The Oxford study is using technology to reconstruct the surface of the Barrett’s area in 3D from the endoscopy video, giving a C&M score automatically. This 3D reconstruction allows the clinician to quantify precisely the Barrett’s area including patches or ‘islands’ not connected to the main Barrett’s area.

Dr Sharib Ali, the first author of the paper and the main contributor of this innovative technology, is part of the team working on AI solutions for endoscopy at the University of Oxford’s Department of Engineering Science. He said:

“Automated segmentation of these Barrett’s areas and projecting them in 3D allows the clinician to not only report very accurately the extent of the Barrett’s area, but to pinpoint precisely the location of any dysplasia or tumour, which has not been possible up to now.”

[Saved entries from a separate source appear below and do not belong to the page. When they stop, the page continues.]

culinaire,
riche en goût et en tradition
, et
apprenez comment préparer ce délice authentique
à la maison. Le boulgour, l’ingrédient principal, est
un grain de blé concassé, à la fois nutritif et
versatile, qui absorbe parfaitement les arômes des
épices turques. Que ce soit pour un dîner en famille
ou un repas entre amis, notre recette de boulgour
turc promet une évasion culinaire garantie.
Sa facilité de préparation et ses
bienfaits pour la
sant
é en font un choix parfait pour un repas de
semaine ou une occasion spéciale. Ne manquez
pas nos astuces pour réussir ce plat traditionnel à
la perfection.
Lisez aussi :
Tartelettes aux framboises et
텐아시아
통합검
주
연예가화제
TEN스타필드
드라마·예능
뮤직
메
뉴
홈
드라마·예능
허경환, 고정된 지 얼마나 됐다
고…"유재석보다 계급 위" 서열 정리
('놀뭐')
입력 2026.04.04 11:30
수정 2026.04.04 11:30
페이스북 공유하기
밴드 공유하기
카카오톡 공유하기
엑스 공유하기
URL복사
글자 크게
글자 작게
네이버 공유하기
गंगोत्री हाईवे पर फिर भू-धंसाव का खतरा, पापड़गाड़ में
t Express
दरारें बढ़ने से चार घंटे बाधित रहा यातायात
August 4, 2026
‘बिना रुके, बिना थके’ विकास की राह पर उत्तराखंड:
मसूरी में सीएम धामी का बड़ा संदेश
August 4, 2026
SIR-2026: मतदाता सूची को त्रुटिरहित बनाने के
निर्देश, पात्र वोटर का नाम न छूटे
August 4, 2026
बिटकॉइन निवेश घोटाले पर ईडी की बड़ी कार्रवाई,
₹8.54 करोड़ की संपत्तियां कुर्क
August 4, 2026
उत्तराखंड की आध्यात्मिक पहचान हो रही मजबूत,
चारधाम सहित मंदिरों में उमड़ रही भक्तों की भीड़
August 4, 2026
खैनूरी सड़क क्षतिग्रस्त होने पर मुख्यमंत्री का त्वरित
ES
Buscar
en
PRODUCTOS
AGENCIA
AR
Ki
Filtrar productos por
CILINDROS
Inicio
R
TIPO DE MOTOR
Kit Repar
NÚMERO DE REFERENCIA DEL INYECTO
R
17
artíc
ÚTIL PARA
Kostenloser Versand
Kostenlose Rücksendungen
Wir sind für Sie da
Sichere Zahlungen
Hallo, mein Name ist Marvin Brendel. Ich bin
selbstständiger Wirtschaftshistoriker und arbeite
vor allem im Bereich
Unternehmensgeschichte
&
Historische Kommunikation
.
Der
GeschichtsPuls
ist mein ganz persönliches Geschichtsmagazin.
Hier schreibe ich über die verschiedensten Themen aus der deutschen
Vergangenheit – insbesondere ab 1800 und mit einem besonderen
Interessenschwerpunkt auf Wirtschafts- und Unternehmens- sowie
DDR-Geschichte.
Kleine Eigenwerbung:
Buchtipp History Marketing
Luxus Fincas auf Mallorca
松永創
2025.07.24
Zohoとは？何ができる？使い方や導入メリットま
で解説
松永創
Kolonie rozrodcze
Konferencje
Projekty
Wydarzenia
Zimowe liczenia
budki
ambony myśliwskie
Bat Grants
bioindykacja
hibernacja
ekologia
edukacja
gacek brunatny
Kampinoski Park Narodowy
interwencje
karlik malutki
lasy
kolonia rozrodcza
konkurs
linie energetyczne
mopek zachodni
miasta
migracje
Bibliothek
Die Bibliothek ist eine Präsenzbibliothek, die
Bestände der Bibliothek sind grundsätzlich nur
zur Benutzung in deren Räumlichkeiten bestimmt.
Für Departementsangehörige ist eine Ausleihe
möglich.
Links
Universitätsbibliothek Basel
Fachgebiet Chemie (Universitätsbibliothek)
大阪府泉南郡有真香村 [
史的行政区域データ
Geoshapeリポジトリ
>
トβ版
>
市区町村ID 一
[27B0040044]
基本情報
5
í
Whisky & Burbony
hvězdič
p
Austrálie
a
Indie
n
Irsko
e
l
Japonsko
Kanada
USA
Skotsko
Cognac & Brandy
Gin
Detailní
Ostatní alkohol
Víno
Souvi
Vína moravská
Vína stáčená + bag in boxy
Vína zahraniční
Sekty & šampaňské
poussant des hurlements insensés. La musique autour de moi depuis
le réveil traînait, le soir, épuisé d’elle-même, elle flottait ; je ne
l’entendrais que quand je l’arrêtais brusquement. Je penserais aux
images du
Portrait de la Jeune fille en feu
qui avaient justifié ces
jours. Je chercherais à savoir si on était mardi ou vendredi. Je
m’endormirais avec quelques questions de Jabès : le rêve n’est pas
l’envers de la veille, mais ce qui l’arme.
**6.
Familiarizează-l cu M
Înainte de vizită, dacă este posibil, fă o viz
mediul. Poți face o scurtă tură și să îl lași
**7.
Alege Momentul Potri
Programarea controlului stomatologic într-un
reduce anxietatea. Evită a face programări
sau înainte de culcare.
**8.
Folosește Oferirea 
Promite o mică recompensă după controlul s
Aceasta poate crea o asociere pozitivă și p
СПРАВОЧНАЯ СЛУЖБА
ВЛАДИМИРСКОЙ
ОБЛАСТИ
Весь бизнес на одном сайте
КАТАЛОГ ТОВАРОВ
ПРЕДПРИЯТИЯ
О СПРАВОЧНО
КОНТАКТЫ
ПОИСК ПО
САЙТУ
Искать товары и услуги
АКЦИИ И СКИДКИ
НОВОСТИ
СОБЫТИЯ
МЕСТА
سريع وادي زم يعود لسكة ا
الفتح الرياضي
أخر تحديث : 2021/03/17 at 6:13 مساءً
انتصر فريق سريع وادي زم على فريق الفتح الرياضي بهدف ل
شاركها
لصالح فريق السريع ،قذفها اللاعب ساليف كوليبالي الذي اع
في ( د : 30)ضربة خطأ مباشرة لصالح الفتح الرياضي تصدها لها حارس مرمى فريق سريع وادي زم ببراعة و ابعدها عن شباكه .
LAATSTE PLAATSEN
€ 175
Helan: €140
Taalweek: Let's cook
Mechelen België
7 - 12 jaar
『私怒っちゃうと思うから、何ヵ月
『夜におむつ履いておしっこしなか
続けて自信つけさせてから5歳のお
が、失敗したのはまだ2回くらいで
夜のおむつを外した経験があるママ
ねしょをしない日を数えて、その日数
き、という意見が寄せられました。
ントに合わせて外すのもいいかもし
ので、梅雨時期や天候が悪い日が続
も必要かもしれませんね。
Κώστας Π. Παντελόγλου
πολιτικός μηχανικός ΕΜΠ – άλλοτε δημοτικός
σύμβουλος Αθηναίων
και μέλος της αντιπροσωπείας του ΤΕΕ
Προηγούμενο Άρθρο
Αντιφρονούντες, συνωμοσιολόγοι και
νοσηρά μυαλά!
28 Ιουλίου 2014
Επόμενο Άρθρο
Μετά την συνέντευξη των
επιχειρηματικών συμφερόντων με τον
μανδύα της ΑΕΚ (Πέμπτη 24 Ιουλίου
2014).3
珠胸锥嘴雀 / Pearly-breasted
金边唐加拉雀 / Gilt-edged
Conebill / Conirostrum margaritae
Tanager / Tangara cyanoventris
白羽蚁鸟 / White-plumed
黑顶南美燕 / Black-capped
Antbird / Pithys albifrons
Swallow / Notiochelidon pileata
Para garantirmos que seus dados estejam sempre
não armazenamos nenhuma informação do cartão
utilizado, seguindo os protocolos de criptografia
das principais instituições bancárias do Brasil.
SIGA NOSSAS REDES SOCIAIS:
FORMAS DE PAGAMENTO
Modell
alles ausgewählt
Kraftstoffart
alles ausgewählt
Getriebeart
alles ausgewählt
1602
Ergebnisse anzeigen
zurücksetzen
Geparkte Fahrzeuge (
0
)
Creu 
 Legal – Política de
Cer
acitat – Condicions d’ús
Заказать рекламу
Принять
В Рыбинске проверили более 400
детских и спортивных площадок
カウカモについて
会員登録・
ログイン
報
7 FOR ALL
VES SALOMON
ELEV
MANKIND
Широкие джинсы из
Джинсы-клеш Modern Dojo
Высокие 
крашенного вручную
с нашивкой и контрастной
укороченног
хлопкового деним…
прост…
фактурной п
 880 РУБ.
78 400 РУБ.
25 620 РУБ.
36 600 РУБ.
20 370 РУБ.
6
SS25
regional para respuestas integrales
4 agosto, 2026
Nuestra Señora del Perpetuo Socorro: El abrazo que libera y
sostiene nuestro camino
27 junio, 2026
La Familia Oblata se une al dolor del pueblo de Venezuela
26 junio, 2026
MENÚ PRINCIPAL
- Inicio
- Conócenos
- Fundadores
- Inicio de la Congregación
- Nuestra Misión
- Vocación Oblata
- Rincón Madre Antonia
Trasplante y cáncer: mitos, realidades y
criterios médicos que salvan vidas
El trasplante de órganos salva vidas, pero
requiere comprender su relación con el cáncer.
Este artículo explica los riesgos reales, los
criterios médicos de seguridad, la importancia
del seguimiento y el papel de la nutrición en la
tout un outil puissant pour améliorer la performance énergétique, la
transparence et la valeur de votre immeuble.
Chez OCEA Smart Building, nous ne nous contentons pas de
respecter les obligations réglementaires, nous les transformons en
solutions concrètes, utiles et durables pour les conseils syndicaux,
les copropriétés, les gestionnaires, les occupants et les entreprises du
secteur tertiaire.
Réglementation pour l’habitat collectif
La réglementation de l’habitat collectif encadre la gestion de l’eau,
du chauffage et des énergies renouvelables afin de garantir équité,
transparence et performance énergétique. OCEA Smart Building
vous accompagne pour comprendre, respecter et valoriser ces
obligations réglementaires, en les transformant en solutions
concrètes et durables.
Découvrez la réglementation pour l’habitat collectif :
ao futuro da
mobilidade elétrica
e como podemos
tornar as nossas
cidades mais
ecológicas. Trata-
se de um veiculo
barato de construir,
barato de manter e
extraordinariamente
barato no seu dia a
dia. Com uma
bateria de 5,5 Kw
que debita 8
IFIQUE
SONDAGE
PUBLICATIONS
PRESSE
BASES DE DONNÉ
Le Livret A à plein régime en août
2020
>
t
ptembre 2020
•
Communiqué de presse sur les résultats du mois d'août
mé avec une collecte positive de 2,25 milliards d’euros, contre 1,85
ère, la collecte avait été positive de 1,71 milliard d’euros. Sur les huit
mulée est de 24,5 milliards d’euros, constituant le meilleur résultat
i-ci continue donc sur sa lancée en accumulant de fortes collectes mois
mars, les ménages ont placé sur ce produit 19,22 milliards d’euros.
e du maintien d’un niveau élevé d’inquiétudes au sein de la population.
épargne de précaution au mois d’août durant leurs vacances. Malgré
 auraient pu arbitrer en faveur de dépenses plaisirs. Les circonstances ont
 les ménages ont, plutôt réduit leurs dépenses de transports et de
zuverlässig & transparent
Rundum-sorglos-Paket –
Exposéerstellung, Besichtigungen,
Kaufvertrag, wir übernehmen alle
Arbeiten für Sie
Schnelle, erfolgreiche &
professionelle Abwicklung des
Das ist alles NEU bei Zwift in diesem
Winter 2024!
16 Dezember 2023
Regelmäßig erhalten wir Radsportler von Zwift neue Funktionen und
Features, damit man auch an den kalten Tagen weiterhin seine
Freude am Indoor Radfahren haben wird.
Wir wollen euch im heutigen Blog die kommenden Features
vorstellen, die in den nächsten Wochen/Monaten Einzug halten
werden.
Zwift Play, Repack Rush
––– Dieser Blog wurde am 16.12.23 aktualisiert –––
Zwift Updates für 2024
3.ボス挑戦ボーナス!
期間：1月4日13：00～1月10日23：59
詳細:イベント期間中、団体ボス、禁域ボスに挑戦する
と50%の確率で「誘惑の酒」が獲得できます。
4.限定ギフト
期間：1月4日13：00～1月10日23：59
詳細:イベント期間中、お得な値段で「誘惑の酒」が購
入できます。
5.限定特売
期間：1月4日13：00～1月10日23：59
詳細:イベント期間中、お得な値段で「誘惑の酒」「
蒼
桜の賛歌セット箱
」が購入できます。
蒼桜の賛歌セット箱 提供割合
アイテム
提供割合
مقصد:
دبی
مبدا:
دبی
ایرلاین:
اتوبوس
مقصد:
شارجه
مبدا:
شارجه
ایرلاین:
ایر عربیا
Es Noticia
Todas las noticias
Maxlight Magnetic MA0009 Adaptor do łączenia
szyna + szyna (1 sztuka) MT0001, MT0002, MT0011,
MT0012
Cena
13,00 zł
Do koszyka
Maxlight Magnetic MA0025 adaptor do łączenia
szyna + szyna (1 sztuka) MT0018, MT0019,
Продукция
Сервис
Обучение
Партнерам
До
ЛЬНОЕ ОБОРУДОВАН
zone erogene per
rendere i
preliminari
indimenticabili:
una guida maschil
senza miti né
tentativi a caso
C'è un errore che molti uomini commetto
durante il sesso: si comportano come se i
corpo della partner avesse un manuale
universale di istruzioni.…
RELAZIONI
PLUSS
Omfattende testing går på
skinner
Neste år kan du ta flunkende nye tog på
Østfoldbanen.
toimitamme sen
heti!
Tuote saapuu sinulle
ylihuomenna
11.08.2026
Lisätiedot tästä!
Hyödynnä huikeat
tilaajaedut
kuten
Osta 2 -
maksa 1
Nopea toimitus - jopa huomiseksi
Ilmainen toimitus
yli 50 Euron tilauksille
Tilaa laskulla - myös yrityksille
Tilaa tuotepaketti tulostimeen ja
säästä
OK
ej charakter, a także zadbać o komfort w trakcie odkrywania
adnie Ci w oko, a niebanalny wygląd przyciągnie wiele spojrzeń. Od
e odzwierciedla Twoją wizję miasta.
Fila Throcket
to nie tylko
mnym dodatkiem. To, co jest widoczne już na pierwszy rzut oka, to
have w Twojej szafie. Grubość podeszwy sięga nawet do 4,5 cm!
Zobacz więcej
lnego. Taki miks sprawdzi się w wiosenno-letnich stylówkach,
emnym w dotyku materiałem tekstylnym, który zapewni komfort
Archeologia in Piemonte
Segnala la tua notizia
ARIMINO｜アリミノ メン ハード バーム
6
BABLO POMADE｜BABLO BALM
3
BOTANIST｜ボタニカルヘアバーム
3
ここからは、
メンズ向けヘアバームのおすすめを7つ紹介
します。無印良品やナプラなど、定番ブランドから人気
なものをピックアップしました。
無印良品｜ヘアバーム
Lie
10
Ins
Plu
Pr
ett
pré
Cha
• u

The technique was tested on a purpose-built 3D printed oesophagus phantom and high-definition videos from 131 patients scored by expert endoscopists. The endoscopic phantom video data demonstrated a 97.2 % accuracy for the C&M score measuring the length, while the measurements for the whole Barrett’s oesophagus area achieved nearly 98.4 % accuracy. On patient data, the automated C&M measurements corresponded with the endoscopy expert scores.

“With this new AI technology, the reporting system will be much more rigorous and accurate than before. It makes it much easier when the clinician sees the patient again – they know exactly where to target biopsies or therapy. And the quicker and more efficient it is, the better the experience for the patient,” Dr Sharib Ali explained.

The research was supported by the NIHR Oxford Biomedical Research Centre (BRC), through its cancer and imaging themes.